Gareth Malone Goes to Glyndebourne
9pm, BBC2
In the feverish climax of the series, Gareth Malone gets his motley collection of truculent youths ready for their big moment: performing an opera at Glyndebourne. With his charges now opened to the craft and beauty of opera, he also sets his sights on inspiring another group of people: their mums. And the mothers' chorus is far worse, for some reason, than the teenage one. Malone is a good anchor for the project, proving tougher than he looks when it comes to knocking everyone into shape. Shanghai Tales
9pm, BBC4
This remarkable film, first broadcast in 2008, follows the intense training regime of the Chinese Circus School, which moulds children into physics-defying acrobats capable of performing what seem to be superhuman feats. Watching them learn the processes, attached to a complex network of ropes and surrounded by nets and mattresses, is mesmerising, because it repeatedly answers the question of what might happen if it went wrong, albeit with safety mechanisms in place. Their discipline is equally incredible; the emotional cost gently but properly questioned. Southland
10pm, More4
This cop series starring, among others, Benjamin McKenzie from The OC as a young rookie, is as much a study in the failure of US network nerve as in the travails of patrolling one of LA's most sprawling and crime-ridden districts. Conceived by Ann Biderman, it was commissioned by NBC, which was impressed by its raw, authentic take on police work, only for it to cancel the series on account, of its, er, rawness and authenticity. It has since been bought by TNT, however. This immediately impressive opening episode proceeds in flashback from a gangland shooting.
Skins
11.15pm, Channel 4
Lumped in with sister Emily during series three, it's time for Katie to strike out with her very own episode. The Fitch household is struggling to maintain its bright and breezy family image, as the twins' father (comic John Bishop) struggles to keep hold of his gym business, Emily has moved into miserable independence by shacking up with Naomi, and Katie has medical problems that nobody is willing to hear about. BBC Samuel Johnson Prize For Non-Fiction
11.20pm, BBC2
This weighty Culture Show special comes from the Royal Institute Of British Architects, where the winner of this year's Samuel Johnson Prize for Non-Fiction will be announced. But before we hear which tome has carried off the £20,000 prize, each author talks through their shortlisted work: Alex Bellos on Alex's Adventures In Wonderland; Barbara Demick on Nothing To Envy: Real Lives In North Korea; Luke Jennings on Blood Knots; Andrew Ross Sorkin on Too Big To Fail; Jenny Uglow on A Gambling Man, her Charles II biography, and Richard Wrangham on Catching Fire: How Cooking Made Us Human.
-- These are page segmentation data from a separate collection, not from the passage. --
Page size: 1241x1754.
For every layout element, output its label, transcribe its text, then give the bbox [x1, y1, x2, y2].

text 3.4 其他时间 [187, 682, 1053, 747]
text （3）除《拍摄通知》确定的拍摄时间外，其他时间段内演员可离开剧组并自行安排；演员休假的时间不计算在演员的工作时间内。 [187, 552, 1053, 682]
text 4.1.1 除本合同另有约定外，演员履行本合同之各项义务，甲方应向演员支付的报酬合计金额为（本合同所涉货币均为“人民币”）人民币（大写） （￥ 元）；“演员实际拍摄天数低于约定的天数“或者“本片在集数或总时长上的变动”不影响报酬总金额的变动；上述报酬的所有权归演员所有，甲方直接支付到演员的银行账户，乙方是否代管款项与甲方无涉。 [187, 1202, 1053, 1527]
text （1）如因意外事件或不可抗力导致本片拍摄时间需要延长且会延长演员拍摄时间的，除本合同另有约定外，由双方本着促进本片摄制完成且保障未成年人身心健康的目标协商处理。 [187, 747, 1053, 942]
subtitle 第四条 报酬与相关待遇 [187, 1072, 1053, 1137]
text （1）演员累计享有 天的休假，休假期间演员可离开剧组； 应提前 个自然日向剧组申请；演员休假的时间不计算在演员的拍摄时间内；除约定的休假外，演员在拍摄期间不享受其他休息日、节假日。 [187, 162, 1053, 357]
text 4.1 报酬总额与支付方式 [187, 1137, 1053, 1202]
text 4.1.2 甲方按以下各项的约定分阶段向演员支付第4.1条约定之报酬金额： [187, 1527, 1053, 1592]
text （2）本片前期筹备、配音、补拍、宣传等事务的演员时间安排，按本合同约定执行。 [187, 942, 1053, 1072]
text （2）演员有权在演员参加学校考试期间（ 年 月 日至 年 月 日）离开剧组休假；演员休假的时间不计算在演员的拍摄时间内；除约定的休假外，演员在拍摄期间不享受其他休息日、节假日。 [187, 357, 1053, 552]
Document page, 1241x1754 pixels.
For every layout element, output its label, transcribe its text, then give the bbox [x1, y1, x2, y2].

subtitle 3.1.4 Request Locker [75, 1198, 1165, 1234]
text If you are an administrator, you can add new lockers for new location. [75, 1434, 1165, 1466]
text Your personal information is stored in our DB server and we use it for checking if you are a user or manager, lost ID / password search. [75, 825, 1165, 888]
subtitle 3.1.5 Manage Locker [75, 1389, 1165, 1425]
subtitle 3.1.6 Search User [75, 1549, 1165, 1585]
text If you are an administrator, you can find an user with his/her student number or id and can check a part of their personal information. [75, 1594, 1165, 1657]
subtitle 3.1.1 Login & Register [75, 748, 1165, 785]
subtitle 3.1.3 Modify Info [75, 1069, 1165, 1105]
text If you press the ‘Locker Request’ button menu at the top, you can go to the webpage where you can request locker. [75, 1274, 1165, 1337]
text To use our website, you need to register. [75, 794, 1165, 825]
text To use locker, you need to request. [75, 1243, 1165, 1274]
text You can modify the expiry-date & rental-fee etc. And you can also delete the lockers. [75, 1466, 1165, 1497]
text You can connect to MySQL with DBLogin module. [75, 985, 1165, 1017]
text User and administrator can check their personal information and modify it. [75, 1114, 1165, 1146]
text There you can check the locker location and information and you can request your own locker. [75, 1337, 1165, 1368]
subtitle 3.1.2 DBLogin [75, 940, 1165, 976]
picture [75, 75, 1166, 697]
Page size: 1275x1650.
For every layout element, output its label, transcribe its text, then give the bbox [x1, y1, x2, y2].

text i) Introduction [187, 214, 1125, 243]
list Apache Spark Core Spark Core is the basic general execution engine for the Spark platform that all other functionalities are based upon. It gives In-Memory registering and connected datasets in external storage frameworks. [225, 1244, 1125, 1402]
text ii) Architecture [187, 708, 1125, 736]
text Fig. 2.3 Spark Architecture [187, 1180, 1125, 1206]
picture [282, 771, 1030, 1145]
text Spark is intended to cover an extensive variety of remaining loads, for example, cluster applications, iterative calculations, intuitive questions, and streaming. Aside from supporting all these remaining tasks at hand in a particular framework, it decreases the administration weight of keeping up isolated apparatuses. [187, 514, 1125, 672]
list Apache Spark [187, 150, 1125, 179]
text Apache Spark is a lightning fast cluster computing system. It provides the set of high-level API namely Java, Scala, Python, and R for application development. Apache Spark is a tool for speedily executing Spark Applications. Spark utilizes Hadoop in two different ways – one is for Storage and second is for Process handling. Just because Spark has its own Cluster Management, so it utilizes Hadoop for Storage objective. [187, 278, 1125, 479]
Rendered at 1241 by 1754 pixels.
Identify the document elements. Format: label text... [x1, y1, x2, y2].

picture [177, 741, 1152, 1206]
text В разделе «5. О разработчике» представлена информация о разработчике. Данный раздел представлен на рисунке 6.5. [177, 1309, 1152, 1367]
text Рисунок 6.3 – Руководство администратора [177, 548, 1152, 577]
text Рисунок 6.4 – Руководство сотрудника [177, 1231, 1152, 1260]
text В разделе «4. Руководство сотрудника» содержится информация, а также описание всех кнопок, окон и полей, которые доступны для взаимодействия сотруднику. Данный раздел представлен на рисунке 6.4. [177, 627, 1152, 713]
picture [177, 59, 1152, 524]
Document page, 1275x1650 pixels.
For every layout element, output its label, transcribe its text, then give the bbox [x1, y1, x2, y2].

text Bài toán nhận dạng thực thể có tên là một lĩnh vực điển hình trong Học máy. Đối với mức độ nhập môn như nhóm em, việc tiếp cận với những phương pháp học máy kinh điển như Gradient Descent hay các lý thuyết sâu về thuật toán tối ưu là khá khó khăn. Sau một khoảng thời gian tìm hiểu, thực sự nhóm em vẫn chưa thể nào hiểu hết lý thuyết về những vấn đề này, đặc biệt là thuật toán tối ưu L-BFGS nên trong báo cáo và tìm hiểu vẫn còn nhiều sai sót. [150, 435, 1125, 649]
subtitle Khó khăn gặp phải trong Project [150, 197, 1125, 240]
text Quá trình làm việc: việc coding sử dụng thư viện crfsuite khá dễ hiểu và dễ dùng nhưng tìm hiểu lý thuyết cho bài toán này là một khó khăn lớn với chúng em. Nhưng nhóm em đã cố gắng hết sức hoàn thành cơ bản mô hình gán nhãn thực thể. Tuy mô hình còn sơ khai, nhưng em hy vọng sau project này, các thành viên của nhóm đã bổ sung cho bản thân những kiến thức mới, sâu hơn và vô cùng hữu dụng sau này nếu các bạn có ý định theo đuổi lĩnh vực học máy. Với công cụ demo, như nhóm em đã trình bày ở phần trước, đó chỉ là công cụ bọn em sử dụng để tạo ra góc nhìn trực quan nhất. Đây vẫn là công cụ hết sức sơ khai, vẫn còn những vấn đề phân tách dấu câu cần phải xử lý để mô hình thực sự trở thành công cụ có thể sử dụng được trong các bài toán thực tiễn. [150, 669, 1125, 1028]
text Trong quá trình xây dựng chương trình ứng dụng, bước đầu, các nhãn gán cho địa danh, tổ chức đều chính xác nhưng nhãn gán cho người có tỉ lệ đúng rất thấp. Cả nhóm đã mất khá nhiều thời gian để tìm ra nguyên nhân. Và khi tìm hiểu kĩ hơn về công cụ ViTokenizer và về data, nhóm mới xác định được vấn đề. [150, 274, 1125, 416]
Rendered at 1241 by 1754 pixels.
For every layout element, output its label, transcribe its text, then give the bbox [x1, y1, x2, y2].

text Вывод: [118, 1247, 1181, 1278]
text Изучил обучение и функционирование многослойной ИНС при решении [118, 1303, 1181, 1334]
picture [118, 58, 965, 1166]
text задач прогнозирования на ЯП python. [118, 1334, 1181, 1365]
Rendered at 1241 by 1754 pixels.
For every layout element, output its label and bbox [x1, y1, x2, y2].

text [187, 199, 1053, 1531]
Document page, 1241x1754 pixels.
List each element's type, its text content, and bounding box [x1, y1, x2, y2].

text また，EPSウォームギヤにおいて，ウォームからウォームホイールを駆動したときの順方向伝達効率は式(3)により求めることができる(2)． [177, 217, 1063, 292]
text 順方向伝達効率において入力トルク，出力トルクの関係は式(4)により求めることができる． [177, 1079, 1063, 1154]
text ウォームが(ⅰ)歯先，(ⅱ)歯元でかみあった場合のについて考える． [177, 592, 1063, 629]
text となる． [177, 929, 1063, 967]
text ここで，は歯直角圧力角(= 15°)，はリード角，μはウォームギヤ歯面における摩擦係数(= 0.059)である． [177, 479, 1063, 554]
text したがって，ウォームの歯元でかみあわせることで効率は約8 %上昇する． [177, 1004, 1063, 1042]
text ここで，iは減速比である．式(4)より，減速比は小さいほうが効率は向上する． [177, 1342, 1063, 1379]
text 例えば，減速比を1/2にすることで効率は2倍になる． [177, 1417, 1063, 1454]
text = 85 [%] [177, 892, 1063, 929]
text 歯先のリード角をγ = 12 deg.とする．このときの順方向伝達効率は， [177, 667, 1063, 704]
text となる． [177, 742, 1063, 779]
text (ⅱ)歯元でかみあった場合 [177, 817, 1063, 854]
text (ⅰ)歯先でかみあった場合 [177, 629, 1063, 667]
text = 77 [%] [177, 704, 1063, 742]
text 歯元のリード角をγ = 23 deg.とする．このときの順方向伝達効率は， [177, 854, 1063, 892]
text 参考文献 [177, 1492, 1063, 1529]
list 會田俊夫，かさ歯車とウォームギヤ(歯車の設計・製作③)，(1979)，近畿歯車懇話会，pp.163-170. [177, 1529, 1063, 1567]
Important Things With Demetri Martin
11.20pm, E4
Dryer than a three-week-old coat of paint, smarter than a Tom Ford suit – comic Demetri Martin returns for a second series of his themed comedy lectures. Exec-produced by Jon Stewart, Important Things takes an arbitrary topic and riffs around it. He begins tonight with "Attention", the highlight of which is a sketch about a fake TV show called Bruce The Funny Dog – in which a basset hound has to learn when it's appropriate to dress up.